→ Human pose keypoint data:

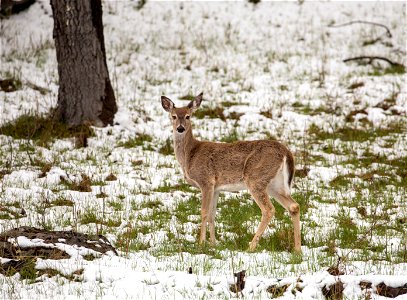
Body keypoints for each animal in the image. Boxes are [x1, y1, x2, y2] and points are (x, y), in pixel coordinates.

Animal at [161, 92, 302, 252]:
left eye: (188, 116)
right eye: (173, 116)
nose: (180, 128)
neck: (190, 155)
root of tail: (286, 152)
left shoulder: (206, 181)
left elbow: (204, 212)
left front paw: (201, 243)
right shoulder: (216, 188)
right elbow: (212, 215)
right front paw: (213, 243)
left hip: (255, 178)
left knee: (269, 210)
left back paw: (251, 247)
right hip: (274, 183)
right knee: (294, 206)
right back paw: (298, 249)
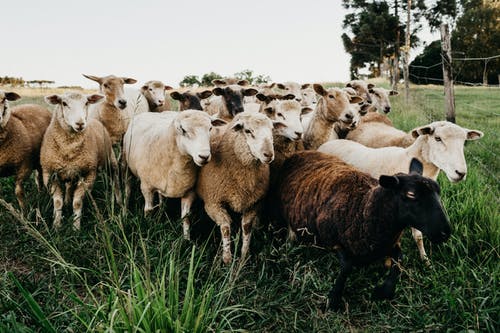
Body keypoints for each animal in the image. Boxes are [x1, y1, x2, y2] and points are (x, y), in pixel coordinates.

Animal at [41, 92, 121, 230]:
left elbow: (77, 202)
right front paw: (56, 225)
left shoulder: (89, 174)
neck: (69, 148)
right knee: (69, 186)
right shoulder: (49, 174)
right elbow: (57, 202)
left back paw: (119, 202)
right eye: (64, 103)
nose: (80, 123)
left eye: (86, 103)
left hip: (110, 159)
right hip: (71, 171)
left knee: (115, 178)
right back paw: (67, 200)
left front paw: (76, 227)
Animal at [122, 109, 226, 239]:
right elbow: (148, 210)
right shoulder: (146, 187)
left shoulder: (189, 191)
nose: (204, 156)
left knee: (161, 196)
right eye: (183, 129)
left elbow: (185, 217)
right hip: (126, 165)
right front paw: (147, 230)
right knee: (128, 189)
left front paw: (186, 239)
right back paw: (125, 211)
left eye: (210, 128)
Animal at [196, 111, 278, 264]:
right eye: (248, 131)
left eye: (272, 130)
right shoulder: (213, 203)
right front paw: (227, 259)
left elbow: (246, 227)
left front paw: (244, 256)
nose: (268, 154)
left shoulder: (254, 203)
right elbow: (226, 227)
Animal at [280, 150, 452, 308]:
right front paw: (334, 298)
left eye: (438, 191)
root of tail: (303, 152)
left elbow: (400, 259)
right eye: (411, 194)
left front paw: (383, 292)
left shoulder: (388, 244)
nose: (446, 232)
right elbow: (347, 266)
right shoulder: (331, 239)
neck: (363, 208)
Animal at [316, 120, 484, 260]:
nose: (460, 173)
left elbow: (418, 236)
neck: (408, 160)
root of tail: (328, 143)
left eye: (464, 142)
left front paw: (425, 260)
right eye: (437, 138)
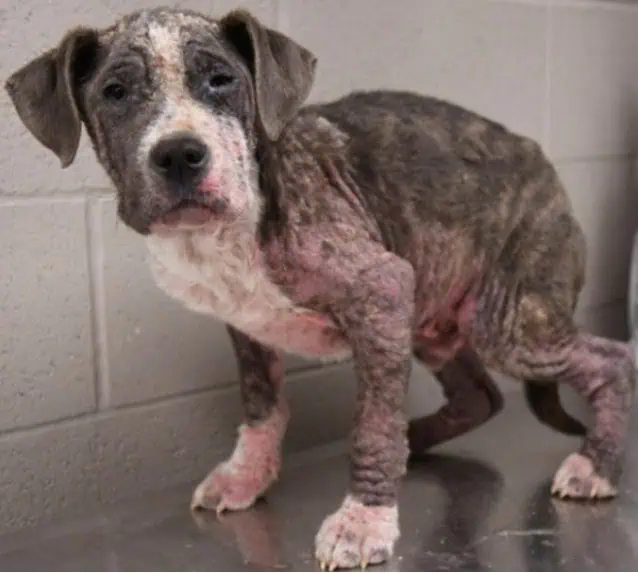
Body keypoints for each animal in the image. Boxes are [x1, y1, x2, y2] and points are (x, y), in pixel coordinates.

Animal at [5, 7, 635, 570]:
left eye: (221, 80)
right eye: (115, 92)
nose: (180, 154)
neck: (232, 225)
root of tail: (542, 162)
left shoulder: (381, 289)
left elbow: (371, 426)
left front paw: (364, 520)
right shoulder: (248, 325)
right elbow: (262, 406)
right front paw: (246, 476)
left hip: (508, 322)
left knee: (611, 359)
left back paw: (596, 466)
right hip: (432, 320)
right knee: (480, 396)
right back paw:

→ Your objective:
Each of the lines above should be transcribed exactly; no image is to be copied.

→ Output for this task:
Body keypoints for each animal in the image. Boxes are [x1, y1, x2, y2] and points are (x, y), in pixel coordinates.

Animal at [161, 92, 302, 252]:
left eye: (188, 116)
right eye: (173, 116)
nose: (180, 128)
neck: (190, 155)
root of tail: (286, 152)
left shoulder: (206, 181)
left elbow: (204, 212)
left front paw: (201, 243)
right shoulder: (216, 188)
right elbow: (212, 215)
right front paw: (213, 243)
left hip: (255, 178)
left knee: (269, 210)
left back paw: (251, 247)
right hip: (274, 183)
right knee: (294, 206)
right back paw: (298, 249)
Body keypoints for each animal in the image. Boxes are [x1, y1, x2, y2] and points are (x, y), in pixel coordinates.

Animal at [41, 92, 121, 230]:
left elbow: (77, 202)
right front paw: (56, 225)
left shoulder: (89, 174)
neck: (69, 148)
right knee: (69, 186)
right shoulder: (49, 174)
right elbow: (57, 202)
left back paw: (119, 202)
right eye: (64, 103)
nose: (80, 123)
left eye: (86, 103)
left hip: (110, 159)
right hip: (71, 171)
left knee: (115, 178)
right back paw: (67, 200)
left front paw: (76, 227)
Animal at [122, 109, 226, 239]:
right elbow: (148, 210)
right shoulder: (146, 187)
left shoulder: (189, 191)
nose: (204, 156)
left knee: (161, 196)
right eye: (183, 129)
left elbow: (185, 217)
right hip: (126, 165)
right front paw: (147, 230)
right knee: (128, 189)
left front paw: (186, 239)
right back paw: (125, 211)
left eye: (210, 128)
Animal at [196, 111, 278, 264]:
right eye: (248, 131)
left eye: (272, 130)
right shoulder: (213, 203)
right front paw: (227, 259)
left elbow: (246, 227)
left front paw: (244, 256)
nose: (268, 154)
left shoulder: (254, 203)
right elbow: (226, 227)
Animal at [280, 150, 452, 308]:
right front paw: (334, 298)
left eye: (438, 191)
root of tail: (303, 152)
left elbow: (400, 259)
right eye: (411, 194)
left front paw: (383, 292)
left shoulder: (388, 244)
nose: (446, 232)
right elbow: (347, 266)
right shoulder: (331, 239)
neck: (363, 208)
Animal at [316, 120, 484, 260]:
nose: (460, 173)
left elbow: (418, 236)
neck: (408, 160)
root of tail: (328, 143)
left eye: (464, 142)
left front paw: (425, 260)
right eye: (437, 138)
Body keypoints for each animal in the image. Boxes are [x1, y1, x2, y2] and points are (x, y), in pixel coordinates.

Animal at [5, 7, 635, 570]:
left eye: (221, 80)
right eye: (115, 92)
nose: (180, 154)
neck: (232, 225)
root of tail: (542, 162)
left shoulder: (381, 289)
left elbow: (371, 426)
left front paw: (364, 520)
right shoulder: (248, 325)
right elbow: (262, 406)
right front paw: (246, 476)
left hip: (508, 322)
left knee: (611, 359)
left back paw: (596, 466)
right hip: (432, 320)
right knee: (480, 396)
right back paw:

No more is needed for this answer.